UK broadband companies scrutinised for “Misleading” adverts regarding broadband speed.
Research from the Advertising Standards Authority has lead them to ask for new ruling as they have found out that the majority of customers won’t receive the speed advertised.
The ASA also discovered most consumers have little knowledge of broadband speeds; many only knowing that the higher the number, the faster the broadband speed.
Past research by independent groups revealed that 3 in 4 households didn’t receive the broadband speed they had paid for.
Currently, the broadband speeds proposed in the adverts have to apply to at least 10% of a company’s customers, meaning that the broadband providers are not breaking the guidelines.
A group of 50 MPs have called for these guidelines to be changed.
The British Infrastructure Group has said “Consumers must be given the power to hold their internet service provider to account when they let them down or outright mislead them into signing a contract that makes promises that bear no resemblance to the later reality.”
Chairman of the ISPA Council, James Blessing, acted as a spokesmen for broadband companies.
“The internet industry fully supports the ASA’s move to bring the guidance on broadband advertising up to date. Crucially, the ASA’s research has not identified an effective alternative for the current approach to ‘up to’ speed claims and ISPA, alongside the wider internet industry, looks forward to supporting the ASA in developing a revised and evidence-based guidance on this.”
The broadband industry was criticized by the BIG for not offering compensation to customers when not providing the quoted service whereas others “such as airlines and banks are forced to.”
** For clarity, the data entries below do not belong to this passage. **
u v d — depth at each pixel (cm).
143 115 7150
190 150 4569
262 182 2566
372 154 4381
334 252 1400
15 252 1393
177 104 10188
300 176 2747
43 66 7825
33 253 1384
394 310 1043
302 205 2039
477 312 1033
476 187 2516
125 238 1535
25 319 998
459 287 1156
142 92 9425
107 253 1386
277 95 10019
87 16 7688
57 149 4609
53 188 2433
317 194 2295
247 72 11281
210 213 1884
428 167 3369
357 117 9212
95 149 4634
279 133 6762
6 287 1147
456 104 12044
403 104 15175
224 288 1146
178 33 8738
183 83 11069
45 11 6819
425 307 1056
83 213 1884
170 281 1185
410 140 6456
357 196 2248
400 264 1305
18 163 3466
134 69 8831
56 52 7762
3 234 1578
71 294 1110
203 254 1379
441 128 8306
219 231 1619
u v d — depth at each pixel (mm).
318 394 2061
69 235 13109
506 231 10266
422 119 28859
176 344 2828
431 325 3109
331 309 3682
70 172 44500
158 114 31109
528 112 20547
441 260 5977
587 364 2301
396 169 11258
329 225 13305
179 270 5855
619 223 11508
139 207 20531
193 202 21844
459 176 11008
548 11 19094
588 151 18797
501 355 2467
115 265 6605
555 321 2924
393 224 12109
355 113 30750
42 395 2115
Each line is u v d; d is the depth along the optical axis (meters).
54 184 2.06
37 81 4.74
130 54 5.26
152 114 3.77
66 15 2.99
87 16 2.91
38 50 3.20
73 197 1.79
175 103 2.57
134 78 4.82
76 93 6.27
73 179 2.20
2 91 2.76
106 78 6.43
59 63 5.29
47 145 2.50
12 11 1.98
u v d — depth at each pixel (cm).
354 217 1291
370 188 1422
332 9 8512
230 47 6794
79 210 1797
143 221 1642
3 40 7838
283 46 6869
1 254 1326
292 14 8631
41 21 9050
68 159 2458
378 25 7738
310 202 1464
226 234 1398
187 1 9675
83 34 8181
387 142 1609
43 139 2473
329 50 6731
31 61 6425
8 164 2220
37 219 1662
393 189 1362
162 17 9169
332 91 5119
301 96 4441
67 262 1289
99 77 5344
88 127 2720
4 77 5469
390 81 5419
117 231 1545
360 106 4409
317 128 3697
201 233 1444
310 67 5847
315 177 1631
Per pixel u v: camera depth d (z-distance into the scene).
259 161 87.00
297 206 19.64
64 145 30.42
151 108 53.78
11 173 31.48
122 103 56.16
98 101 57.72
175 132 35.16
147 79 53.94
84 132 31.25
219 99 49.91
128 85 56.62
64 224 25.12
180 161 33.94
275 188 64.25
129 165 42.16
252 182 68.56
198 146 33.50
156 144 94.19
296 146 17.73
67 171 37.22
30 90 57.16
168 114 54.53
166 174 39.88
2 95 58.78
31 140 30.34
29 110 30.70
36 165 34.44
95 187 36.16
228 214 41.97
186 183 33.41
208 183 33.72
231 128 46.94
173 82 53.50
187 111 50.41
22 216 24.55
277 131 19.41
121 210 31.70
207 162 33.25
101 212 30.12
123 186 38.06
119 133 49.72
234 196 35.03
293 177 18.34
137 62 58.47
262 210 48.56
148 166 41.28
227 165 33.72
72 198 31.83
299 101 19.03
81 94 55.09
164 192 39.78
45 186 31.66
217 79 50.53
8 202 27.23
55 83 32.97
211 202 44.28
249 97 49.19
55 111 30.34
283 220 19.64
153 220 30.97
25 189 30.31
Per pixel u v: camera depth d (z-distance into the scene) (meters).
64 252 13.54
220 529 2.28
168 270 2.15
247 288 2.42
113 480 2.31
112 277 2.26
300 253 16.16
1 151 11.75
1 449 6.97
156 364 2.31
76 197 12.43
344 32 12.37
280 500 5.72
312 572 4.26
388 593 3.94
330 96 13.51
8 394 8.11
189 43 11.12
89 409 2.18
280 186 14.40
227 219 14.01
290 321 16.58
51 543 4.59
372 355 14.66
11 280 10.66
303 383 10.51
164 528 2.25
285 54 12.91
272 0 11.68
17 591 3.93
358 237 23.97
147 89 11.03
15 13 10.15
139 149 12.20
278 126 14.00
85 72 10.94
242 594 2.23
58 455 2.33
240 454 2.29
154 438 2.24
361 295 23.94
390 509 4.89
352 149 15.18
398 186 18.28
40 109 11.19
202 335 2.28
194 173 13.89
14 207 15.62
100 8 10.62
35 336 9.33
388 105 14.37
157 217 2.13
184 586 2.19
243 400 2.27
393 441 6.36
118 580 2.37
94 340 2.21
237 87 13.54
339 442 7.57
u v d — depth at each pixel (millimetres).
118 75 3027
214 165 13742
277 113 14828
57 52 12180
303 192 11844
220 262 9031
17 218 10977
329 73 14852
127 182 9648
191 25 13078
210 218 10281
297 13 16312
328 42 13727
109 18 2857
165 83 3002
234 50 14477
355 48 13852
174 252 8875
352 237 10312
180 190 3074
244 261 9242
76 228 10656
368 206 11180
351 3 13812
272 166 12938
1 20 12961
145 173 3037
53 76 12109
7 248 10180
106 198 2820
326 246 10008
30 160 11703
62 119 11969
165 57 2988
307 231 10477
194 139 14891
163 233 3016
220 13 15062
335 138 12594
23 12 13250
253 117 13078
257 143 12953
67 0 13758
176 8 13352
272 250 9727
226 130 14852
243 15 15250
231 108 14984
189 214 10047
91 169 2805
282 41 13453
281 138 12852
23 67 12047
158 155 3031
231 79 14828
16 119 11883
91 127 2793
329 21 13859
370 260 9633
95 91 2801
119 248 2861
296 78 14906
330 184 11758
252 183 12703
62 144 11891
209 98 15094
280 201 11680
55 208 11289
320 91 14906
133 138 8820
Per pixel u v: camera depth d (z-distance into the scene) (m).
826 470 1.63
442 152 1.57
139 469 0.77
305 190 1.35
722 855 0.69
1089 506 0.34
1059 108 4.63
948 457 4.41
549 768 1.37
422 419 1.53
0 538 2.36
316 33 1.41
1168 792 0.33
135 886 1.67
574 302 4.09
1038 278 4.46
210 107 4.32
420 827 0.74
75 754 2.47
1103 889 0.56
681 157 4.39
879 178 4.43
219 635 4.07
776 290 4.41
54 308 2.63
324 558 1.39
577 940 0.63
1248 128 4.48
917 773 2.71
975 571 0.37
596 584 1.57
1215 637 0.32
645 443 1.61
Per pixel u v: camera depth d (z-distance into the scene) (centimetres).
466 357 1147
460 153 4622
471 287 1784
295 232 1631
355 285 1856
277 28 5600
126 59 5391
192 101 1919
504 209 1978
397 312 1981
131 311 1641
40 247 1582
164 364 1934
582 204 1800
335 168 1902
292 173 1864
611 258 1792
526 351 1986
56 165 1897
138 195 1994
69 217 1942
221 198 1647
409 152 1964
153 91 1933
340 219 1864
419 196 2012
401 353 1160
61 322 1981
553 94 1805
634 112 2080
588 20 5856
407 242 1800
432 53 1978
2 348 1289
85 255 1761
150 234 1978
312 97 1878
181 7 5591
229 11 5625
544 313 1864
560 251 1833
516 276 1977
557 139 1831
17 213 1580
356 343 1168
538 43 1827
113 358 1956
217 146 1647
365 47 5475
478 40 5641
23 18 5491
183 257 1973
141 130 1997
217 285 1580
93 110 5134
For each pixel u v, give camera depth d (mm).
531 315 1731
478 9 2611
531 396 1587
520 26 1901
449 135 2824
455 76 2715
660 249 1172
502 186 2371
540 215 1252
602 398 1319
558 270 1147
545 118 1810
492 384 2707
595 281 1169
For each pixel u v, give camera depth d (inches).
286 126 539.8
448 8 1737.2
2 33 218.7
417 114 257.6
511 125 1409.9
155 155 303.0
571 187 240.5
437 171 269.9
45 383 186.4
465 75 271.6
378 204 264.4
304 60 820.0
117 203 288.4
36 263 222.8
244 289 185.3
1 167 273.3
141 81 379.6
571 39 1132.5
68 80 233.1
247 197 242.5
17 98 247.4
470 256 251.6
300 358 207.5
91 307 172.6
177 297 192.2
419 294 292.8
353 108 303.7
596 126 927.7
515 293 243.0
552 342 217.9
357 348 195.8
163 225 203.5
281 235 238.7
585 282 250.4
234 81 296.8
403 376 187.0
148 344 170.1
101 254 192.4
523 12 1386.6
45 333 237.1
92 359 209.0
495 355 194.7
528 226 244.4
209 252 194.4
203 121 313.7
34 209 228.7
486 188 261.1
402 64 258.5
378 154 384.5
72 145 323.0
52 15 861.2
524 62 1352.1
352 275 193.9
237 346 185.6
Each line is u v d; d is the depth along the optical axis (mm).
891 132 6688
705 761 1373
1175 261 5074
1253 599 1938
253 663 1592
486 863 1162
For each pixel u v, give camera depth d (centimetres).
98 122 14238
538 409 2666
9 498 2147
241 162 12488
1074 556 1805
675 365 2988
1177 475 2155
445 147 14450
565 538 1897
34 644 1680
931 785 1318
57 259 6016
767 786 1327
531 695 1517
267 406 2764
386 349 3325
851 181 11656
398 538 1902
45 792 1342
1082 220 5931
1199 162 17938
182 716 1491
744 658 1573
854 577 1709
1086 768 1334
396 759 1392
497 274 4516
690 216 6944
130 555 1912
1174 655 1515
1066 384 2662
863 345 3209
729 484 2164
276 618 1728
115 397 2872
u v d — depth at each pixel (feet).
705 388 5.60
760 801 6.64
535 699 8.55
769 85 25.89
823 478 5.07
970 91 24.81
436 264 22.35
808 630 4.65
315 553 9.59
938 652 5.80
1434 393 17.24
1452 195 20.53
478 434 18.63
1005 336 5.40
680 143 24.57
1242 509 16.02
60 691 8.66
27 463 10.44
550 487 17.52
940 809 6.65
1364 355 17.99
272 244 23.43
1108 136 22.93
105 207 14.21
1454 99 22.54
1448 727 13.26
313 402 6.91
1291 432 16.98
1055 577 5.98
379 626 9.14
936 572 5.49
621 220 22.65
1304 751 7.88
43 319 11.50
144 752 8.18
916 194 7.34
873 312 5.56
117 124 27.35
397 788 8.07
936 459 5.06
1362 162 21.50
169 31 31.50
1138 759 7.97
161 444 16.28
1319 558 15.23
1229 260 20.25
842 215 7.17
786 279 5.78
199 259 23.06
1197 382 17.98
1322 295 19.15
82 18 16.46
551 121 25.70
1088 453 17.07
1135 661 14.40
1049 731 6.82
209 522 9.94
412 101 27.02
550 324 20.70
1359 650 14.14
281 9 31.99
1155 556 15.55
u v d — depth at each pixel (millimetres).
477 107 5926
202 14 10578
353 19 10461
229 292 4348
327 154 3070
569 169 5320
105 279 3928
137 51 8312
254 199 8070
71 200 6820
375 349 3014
A representative from Ofcom responded, “Ofcom is concerned about the gap between advertised broadband speeds and what people actually receive.
“We’re pleased that the ASA has confirmed it will bring about changes to advertising practices, so that broadband customers can shop with greater confidence.”
Ofcom recently asked broadband providers to voluntarily follow a code of practice, meaning the companies would have to supply customers with additional advice and information involving broadband speed.